What you should do => All of the data should be repeated exactly; pictures are not part of the copy.

(Dataset records)
######
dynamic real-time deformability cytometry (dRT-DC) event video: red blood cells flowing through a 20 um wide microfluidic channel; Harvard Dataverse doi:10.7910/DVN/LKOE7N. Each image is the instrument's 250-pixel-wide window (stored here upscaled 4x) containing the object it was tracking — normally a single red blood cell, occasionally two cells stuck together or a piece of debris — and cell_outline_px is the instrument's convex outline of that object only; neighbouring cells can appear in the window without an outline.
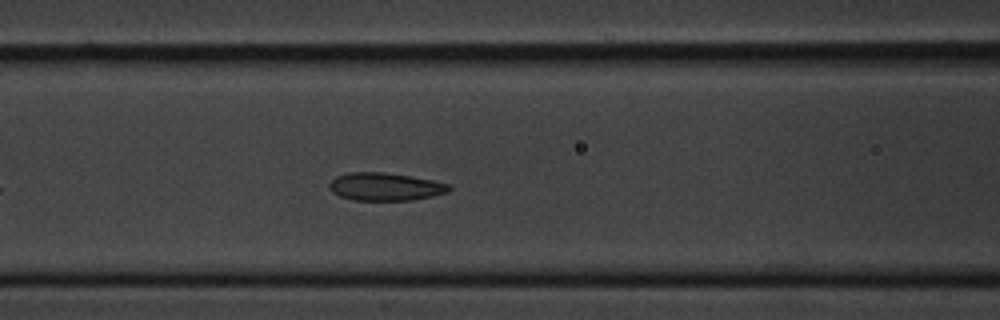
{"species": "common noctule bat (a hibernating species)", "species_latin": "Nyctalus noctula", "temperature_condition": "cold", "stored_images_in_passage": 45, "camera_frame_rate_fps": 3000, "um_per_image_px": 0.085, "animal": {"sex": "male", "body_mass_g": 20.1, "forearm_length_mm": 53.5}, "frame": {"image": 1, "passage_image": 13, "time_ms": 4.0, "image_size_px": [1000, 320], "cell_outline_px": [[452, 188], [448, 192], [432, 196], [412, 200], [352, 200], [340, 196], [332, 192], [328, 188], [328, 184], [336, 176], [348, 172], [384, 172], [412, 176], [432, 180], [448, 184]], "centroid_in_image_um": [32.72, 15.86], "position_along_channel_um": 133.9, "area_um2": 19.54}}
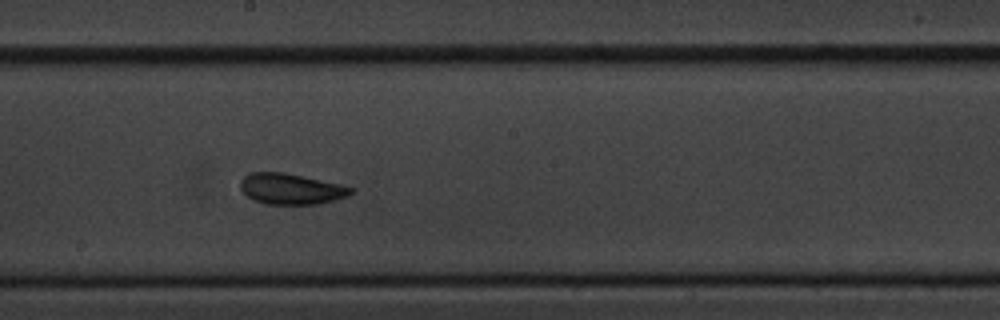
{"frame": {"image": 2, "passage_image": 21, "time_ms": 6.667, "image_size_px": [1000, 320], "cell_outline_px": [[352, 192], [348, 196], [320, 204], [264, 204], [252, 200], [240, 188], [240, 180], [248, 172], [284, 172], [340, 184], [352, 188]], "centroid_in_image_um": [24.69, 16.06], "position_along_channel_um": 223.5, "area_um2": 19.88}}
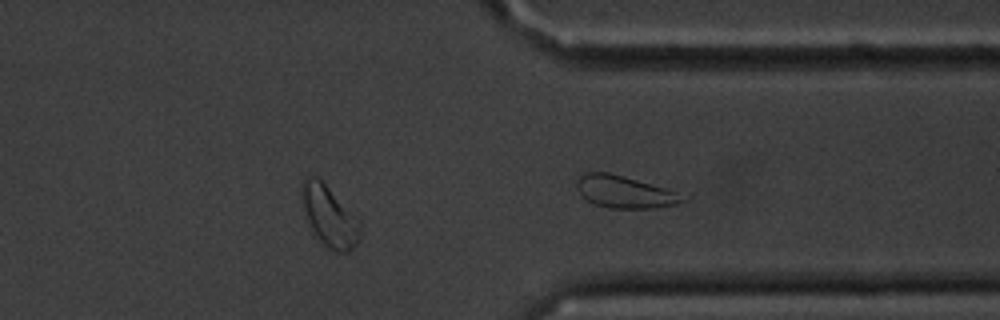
{"frame": {"image": 3, "passage_image": 33, "time_ms": 10.667, "image_size_px": [1000, 320], "cell_outline_px": [[360, 240], [348, 252], [336, 252], [328, 248], [312, 236], [304, 216], [300, 200], [300, 180], [308, 176], [316, 176], [360, 220]], "centroid_in_image_um": [27.91, 18.4], "position_along_channel_um": 383.5, "area_um2": 21.27}, "authors_computed_cell_mechanics": {"area_um2": 20.0566, "velocity_mm_per_s": 3.3661, "shape_relaxation_time_tau1_ms": 3.2592, "shape_relaxation_time_tau2_ms": 2.1091, "deformation_change_tau1": 0.0756, "deformation_change_tau2": 0.0719}}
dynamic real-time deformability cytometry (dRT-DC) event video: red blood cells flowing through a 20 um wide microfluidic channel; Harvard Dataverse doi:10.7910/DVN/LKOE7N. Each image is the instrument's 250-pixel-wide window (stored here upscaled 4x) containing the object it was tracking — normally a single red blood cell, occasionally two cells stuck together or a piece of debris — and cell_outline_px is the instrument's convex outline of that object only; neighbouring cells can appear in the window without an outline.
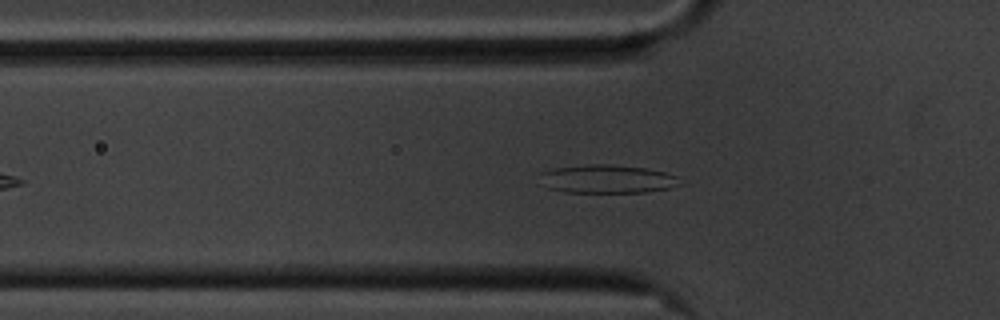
{"species": "common noctule bat (a hibernating species)", "species_latin": "Nyctalus noctula", "temperature_condition": "cold", "stored_images_in_passage": 46, "camera_frame_rate_fps": 3000, "um_per_image_px": 0.085, "animal": {"sex": "male", "body_mass_g": 20.1, "forearm_length_mm": 53.5}, "frame": {"image": 1, "passage_image": 11, "time_ms": 3.333, "image_size_px": [1000, 320], "cell_outline_px": [[684, 184], [672, 188], [644, 192], [564, 192], [548, 188], [536, 184], [540, 172], [556, 168], [584, 164], [612, 164], [644, 168], [664, 172], [676, 176]], "centroid_in_image_um": [51.55, 15.22], "position_along_channel_um": 74.3, "area_um2": 23.64}}
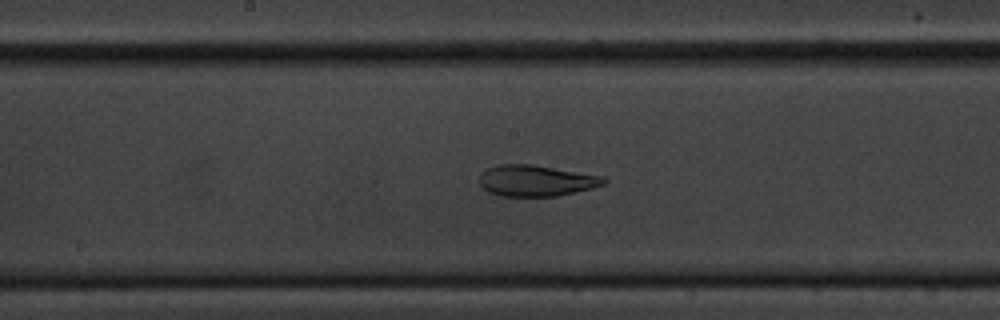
######
Written reply =>
dynamic real-time deformability cytometry (dRT-DC) event video: red blood cells flowing through a 20 um wide microfluidic channel; Harvard Dataverse doi:10.7910/DVN/LKOE7N. Each image is the instrument's 250-pixel-wide window (stored here upscaled 4x) containing the object it was tracking — normally a single red blood cell, occasionally two cells stuck together or a piece of debris — and cell_outline_px is the instrument's convex outline of that object only; neighbouring cells can appear in the window without an outline.
{"species": "common noctule bat (a hibernating species)", "species_latin": "Nyctalus noctula", "temperature_condition": "cold", "stored_images_in_passage": 45, "camera_frame_rate_fps": 3000, "um_per_image_px": 0.085, "animal": {"sex": "male", "body_mass_g": 20.1, "forearm_length_mm": 53.5}, "frame": {"image": 1, "passage_image": 13, "time_ms": 4.0, "image_size_px": [1000, 320], "cell_outline_px": [[452, 188], [448, 192], [432, 196], [412, 200], [352, 200], [340, 196], [332, 192], [328, 188], [328, 184], [336, 176], [348, 172], [384, 172], [412, 176], [432, 180], [448, 184]], "centroid_in_image_um": [32.72, 15.86], "position_along_channel_um": 133.9, "area_um2": 19.54}}
{"frame": {"image": 2, "passage_image": 21, "time_ms": 6.667, "image_size_px": [1000, 320], "cell_outline_px": [[352, 192], [348, 196], [320, 204], [264, 204], [252, 200], [240, 188], [240, 180], [248, 172], [284, 172], [340, 184], [352, 188]], "centroid_in_image_um": [24.69, 16.06], "position_along_channel_um": 223.5, "area_um2": 19.88}}
{"frame": {"image": 3, "passage_image": 33, "time_ms": 10.667, "image_size_px": [1000, 320], "cell_outline_px": [[360, 240], [348, 252], [336, 252], [328, 248], [312, 236], [304, 216], [300, 200], [300, 180], [308, 176], [316, 176], [360, 220]], "centroid_in_image_um": [27.91, 18.4], "position_along_channel_um": 383.5, "area_um2": 21.27}, "authors_computed_cell_mechanics": {"area_um2": 20.0566, "velocity_mm_per_s": 3.3661, "shape_relaxation_time_tau1_ms": 3.2592, "shape_relaxation_time_tau2_ms": 2.1091, "deformation_change_tau1": 0.0756, "deformation_change_tau2": 0.0719}}
dynamic real-time deformability cytometry (dRT-DC) event video: red blood cells flowing through a 20 um wide microfluidic channel; Harvard Dataverse doi:10.7910/DVN/LKOE7N. Each image is the instrument's 250-pixel-wide window (stored here upscaled 4x) containing the object it was tracking — normally a single red blood cell, occasionally two cells stuck together or a piece of debris — and cell_outline_px is the instrument's convex outline of that object only; neighbouring cells can appear in the window without an outline.
{"species": "common noctule bat (a hibernating species)", "species_latin": "Nyctalus noctula", "temperature_condition": "cold", "stored_images_in_passage": 46, "camera_frame_rate_fps": 3000, "um_per_image_px": 0.085, "animal": {"sex": "male", "body_mass_g": 20.1, "forearm_length_mm": 53.5}, "frame": {"image": 1, "passage_image": 11, "time_ms": 3.333, "image_size_px": [1000, 320], "cell_outline_px": [[684, 184], [672, 188], [644, 192], [564, 192], [548, 188], [536, 184], [540, 172], [556, 168], [584, 164], [612, 164], [644, 168], [664, 172], [676, 176]], "centroid_in_image_um": [51.55, 15.22], "position_along_channel_um": 74.3, "area_um2": 23.64}}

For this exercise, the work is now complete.